Era un tipo voluminoso. Se encajaba la gorra a presión, lo más metida posible para taparse la inmensa pelada casi total que portaba. Apenas se le veían los ojos, agazapados tras la visera. Las pocas veces que lo vi sin gorra su cabeza me recordaba la luna llena. Creo que este tipo jamás sonrió; amargo y violento no entendía tampoco de compasión ni de dar – no sé si pedir – cuartel.
Me cuesta entender cómo es que no estaba en el norte reprimiendo junto a los depredadores grupos de tareas porque para eso se notaba que poseía la pasta ideal. Seguro que tuvo oportunidad y ahora dejaba su lugar a represores más jóvenes. Sobre él se corrían innumerables bolas, una de las cuales señalaba que vivía en el batallón porque se la tenían jurada y en el único lugar que podía vivir protegido era en las barracas milicas de Río Grande.
Decían que los quilombos del pueblo – al que asistían los conscriptos del BIM 5 – le pertenecían en asociación con un par de alcahuetas. Asimismo se rumoreaba que fue estrecho colaborador – edecán – del tristemente célebre almirante Isaac Rojas, gorila por antonomasia y represor insigne de civiles desarmados en los tiempos de La Libertadora. De ahí su exilio en el BIM 5: por miedo a que algún peronista se la vaya a dar. A propósito cuando este viejo perverso nos bailaba a la siesta solía gritarnos entre sus famosas patadas y pisotones,
A ver ahora los Evita, ¿dónde están?
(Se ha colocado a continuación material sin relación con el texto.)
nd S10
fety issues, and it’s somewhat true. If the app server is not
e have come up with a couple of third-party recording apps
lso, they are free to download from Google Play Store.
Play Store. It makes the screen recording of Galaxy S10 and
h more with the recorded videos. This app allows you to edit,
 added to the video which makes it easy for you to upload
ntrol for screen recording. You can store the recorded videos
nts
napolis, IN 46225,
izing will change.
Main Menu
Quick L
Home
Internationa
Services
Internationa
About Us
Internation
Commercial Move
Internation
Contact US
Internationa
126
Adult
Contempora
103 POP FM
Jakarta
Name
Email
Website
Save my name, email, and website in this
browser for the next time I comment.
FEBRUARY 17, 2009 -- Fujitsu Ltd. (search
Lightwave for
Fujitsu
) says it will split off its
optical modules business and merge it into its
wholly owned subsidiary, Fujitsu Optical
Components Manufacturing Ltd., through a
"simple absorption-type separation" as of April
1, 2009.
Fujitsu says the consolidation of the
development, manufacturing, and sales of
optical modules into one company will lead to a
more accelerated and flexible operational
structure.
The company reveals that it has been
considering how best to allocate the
El Tigre lucía sus galas de represor en un voluntariado después de hora con los castigados – los que hacían fajina – y con los prisioneros en las maniobras cuando íbamos de campaña. A decir verdad, más era el miedo que provocaba que otra cosa, lo que no aminora el daño que producía. El asunto residía en no avivar a la bestia con ninguna suerte de insubordinación o desobediencia. Si lograbas hacerle caso hasta la obsecuencia podías obtener alguna ventajita o favor de su parte. En efecto, alguno de nosotros, que a mi juicio sufría probablemente del síndrome de Estocolmo, decía que el viejo podrido tenía un corazón de oro y que ayudaba a los colimbas en necesidad. No me consta. De todos modos, si lo hubiera hecho de ninguna manera quedaría sobreseído de sus incontables perfidias.